* Excerpt provided

Entrepreneurial Debt: 11 Reasons Your Startup Might Suffer Cashflow Problems

Sunday, October 28, 2007 at 10:30pm by Site Administrator

Businesses go out of business all the time. It’s a fact. And it’s almost always because of cash flow problems, possibly due to serious debt. It doesn’t always have to be that way, though – something bootstrapping entrepreneurs probably know better than anyone else. Look deeper at your business workflow; is there something about the way you’re running your business that might be resulting in extra costs? Consider the possibility that one of the following behaviors might be affecting you.

  1. Using desktop software. Most new businesses these days probably use software. But desktop software that you install on your computer can be very costly. Some require “site licenses”, which might mean you have to pay a fee for every person on your team – even if they are not going to use the software. Webware, on the other hand, is either free or paid per person. The cost savings can make or break you. If you have remote team members, at the least try web-based project management tools and meeting managers.

* Excerpted data
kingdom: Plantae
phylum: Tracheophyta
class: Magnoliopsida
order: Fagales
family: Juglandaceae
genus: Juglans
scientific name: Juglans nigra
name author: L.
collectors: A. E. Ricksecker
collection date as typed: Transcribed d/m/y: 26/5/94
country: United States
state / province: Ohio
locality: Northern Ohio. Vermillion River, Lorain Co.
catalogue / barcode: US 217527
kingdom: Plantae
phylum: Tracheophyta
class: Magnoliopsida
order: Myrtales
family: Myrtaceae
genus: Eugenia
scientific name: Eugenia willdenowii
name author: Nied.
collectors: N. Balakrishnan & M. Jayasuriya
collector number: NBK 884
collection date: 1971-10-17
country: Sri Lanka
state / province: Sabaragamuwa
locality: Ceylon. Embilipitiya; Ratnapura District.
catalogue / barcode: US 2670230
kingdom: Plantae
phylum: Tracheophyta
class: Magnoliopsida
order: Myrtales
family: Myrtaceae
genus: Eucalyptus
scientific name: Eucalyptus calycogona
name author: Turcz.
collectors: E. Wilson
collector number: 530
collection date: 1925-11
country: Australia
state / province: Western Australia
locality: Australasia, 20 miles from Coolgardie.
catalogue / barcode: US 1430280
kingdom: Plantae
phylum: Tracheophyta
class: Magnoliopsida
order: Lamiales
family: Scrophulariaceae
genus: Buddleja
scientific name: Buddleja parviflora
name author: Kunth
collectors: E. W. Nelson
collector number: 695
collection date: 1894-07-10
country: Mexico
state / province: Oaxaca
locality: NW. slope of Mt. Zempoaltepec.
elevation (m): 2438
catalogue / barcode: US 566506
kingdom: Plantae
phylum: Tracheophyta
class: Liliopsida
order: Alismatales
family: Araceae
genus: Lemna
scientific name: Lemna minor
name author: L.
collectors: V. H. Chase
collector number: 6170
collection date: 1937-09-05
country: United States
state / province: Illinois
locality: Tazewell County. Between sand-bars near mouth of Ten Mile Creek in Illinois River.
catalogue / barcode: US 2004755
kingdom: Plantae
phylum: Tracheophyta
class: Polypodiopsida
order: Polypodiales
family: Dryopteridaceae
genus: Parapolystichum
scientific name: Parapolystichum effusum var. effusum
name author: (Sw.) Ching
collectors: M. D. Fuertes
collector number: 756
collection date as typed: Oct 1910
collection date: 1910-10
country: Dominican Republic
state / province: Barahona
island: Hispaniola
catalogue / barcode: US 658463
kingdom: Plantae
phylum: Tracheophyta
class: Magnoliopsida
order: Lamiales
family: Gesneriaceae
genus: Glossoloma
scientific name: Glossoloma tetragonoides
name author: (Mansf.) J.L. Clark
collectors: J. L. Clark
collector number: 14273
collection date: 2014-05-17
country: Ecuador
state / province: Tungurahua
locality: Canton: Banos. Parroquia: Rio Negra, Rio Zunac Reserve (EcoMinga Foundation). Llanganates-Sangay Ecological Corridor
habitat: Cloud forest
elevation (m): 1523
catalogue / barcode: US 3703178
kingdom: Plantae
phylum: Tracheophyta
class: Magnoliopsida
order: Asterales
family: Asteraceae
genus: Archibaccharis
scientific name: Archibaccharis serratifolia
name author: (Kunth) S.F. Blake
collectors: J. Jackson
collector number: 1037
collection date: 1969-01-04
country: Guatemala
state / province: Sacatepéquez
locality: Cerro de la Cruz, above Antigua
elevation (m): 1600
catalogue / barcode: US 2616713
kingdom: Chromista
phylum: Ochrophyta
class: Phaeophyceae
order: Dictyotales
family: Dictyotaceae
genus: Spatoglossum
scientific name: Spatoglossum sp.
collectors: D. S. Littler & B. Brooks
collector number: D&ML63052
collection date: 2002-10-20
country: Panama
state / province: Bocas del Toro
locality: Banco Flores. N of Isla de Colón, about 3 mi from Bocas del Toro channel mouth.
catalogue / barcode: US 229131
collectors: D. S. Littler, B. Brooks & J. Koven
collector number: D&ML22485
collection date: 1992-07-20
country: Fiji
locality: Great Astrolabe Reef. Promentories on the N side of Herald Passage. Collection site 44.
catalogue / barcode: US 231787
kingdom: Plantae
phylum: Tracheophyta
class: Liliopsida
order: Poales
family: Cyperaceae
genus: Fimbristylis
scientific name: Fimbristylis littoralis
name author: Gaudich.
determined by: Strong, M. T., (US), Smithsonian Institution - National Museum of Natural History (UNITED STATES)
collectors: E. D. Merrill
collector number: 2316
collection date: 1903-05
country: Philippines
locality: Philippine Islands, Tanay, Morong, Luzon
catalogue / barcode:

* Parts of the exercise
[1] Condense the paragraph in the startup cashflow post that begins "Using desktop software" into a short bulleted list that keeps its main facts.
[2] Reproduce, word for word, the stretch of the startup cashflow post from "Businesses go out" through "be affecting you.".
The records come from a separate source.

* Solutions to the tasks
[1]
- Most new businesses probably use software, but desktop software installed on a computer can be very costly.
- Some programs require site licenses, which might mean paying a fee for every team member, even those who won't use the software.
- Webware is either free or paid per person, and the savings can make or break a business.
- With remote team members, at least try web-based project management tools and meeting managers.

[2]
Businesses go out of business all the time. It’s a fact. And it’s almost always because of cash flow problems, possibly due to serious debt. It doesn’t always have to be that way, though – something bootstrapping entrepreneurs probably know better than anyone else. Look deeper at your business workflow; is there something about the way you’re running your business that might be resulting in extra costs? Consider the possibility that one of the following behaviors might be affecting you.